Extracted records
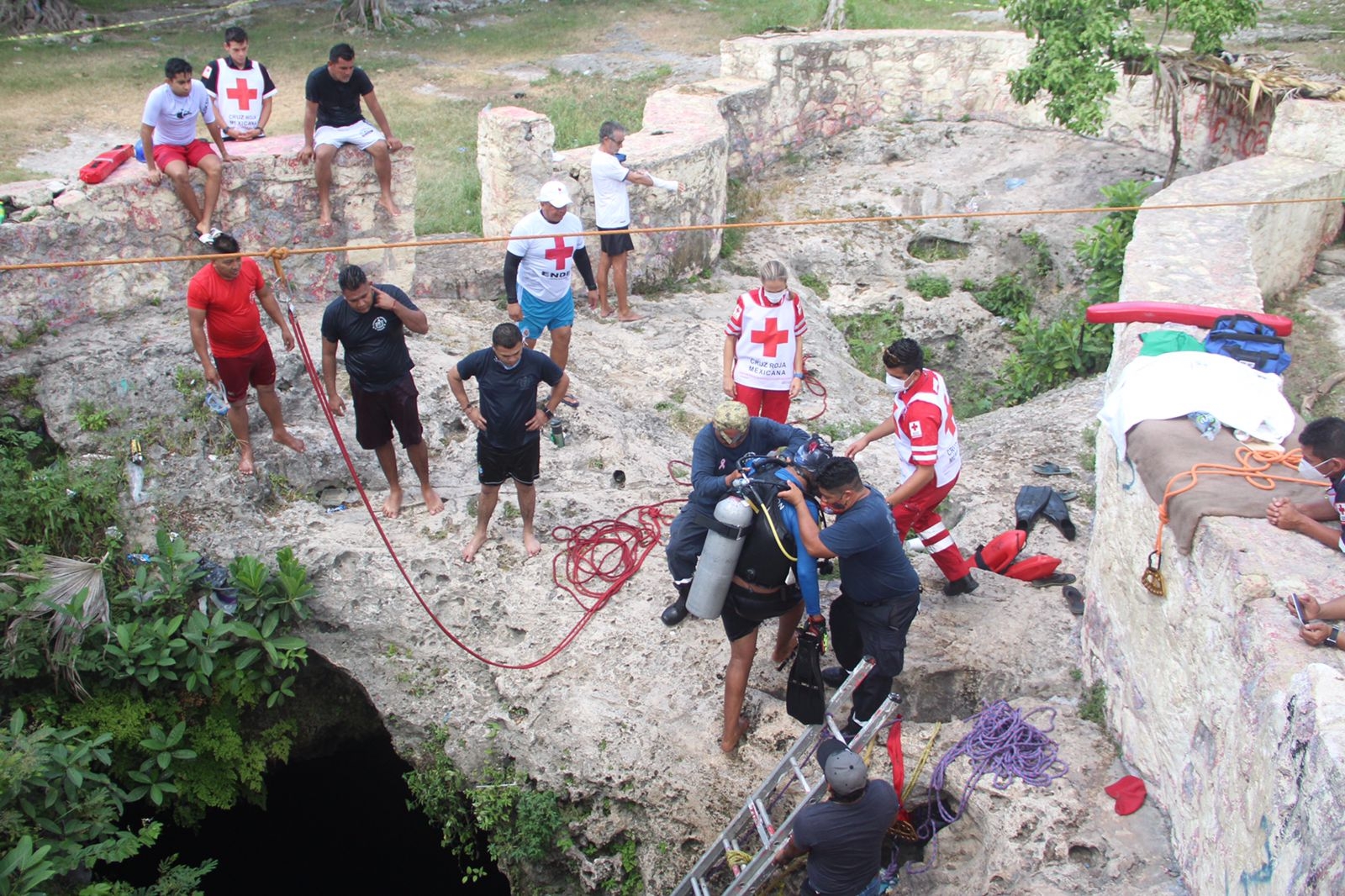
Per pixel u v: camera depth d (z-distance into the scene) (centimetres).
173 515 800
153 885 781
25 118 1543
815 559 588
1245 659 469
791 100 1490
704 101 1368
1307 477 532
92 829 684
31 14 2027
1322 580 470
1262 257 1065
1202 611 515
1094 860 564
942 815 610
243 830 896
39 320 878
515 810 677
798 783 630
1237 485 528
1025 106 1530
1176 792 548
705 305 1185
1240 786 462
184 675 744
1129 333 689
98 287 908
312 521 813
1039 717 646
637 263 1197
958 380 1293
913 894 602
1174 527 537
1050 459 909
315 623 769
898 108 1583
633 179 1060
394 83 1783
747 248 1327
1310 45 1670
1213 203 1009
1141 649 588
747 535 598
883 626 598
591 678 708
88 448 820
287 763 858
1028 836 577
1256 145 1295
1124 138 1457
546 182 1097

To do =
Set down each entry again exactly as written. Pictures stay out.

Solution to the exercise =
Per pixel u v: camera depth d (z-distance into the scene) (centimetres).
173 515 800
153 885 781
25 118 1543
815 559 588
1245 659 469
791 100 1490
704 101 1368
1307 477 532
92 829 684
31 14 2027
1322 580 470
1262 257 1065
1202 611 515
1094 860 564
942 815 610
243 830 896
39 320 878
515 810 677
798 783 630
1237 485 528
1025 106 1530
1176 792 548
705 305 1185
1240 786 462
184 675 744
1129 333 689
98 287 908
312 521 813
1039 717 646
637 263 1197
958 380 1293
913 894 602
1174 527 537
1050 459 909
315 623 769
898 108 1583
633 179 1060
394 83 1783
747 248 1327
1310 45 1670
1213 203 1009
1141 649 588
747 535 598
883 626 598
591 678 708
88 448 820
287 763 858
1028 836 577
1256 145 1295
1124 138 1457
546 182 1097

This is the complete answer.